(TASK BRIEF):
Go to the line containing "Finally, this force" in the records below and retype from there through the final line, exactly.
-- Opening Marker --
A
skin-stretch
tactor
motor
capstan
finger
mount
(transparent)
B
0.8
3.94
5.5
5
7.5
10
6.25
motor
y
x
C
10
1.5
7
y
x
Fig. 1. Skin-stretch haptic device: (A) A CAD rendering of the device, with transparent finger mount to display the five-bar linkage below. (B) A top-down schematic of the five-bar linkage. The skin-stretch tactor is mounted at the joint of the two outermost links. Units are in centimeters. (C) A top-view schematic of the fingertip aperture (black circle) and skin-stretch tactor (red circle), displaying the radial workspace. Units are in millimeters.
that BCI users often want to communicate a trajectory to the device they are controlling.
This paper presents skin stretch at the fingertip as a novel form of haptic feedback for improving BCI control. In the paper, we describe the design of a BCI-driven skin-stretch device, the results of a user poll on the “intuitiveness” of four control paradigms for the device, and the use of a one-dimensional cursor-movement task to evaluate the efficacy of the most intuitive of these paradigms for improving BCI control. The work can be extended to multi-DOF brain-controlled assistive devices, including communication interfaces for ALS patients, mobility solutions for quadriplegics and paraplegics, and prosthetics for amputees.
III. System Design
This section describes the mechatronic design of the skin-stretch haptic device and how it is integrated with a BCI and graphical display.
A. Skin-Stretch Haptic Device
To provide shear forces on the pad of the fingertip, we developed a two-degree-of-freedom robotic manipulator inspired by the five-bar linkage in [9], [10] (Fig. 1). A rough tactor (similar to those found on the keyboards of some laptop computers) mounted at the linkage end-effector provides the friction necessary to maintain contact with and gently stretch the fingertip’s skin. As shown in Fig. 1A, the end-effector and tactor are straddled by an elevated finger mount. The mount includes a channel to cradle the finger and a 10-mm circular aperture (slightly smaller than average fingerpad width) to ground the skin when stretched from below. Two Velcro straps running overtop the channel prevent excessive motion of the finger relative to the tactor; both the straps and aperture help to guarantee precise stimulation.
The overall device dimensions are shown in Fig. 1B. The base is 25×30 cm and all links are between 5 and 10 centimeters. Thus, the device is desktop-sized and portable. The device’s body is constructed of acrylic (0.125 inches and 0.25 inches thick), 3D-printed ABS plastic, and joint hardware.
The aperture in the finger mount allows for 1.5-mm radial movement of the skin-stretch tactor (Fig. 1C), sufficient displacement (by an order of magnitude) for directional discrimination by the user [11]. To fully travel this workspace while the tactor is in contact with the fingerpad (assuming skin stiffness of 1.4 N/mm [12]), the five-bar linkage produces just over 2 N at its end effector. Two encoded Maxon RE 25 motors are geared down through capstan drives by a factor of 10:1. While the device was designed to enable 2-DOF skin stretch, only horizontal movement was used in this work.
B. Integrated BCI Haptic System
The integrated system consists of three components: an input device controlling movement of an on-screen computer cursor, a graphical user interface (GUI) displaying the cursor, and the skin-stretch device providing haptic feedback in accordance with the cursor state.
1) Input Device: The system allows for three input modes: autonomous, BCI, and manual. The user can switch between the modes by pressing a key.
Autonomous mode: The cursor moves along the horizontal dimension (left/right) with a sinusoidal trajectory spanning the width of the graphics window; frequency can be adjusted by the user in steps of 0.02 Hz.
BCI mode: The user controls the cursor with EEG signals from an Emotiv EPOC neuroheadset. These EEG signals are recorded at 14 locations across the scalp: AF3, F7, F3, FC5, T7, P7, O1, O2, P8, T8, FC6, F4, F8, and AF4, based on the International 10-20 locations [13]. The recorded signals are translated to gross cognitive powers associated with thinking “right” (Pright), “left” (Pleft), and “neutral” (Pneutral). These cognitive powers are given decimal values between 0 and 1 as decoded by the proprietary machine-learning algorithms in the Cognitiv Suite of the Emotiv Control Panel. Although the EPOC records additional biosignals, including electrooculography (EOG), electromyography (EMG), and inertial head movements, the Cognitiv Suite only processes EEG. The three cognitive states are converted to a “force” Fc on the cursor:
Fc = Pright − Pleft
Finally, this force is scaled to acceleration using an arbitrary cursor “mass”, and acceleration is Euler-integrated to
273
-- Closing Marker --
(WRITTEN RESPONSE):
Finally, this force is scaled to acceleration using an arbitrary cursor “mass”, and acceleration is Euler-integrated to
273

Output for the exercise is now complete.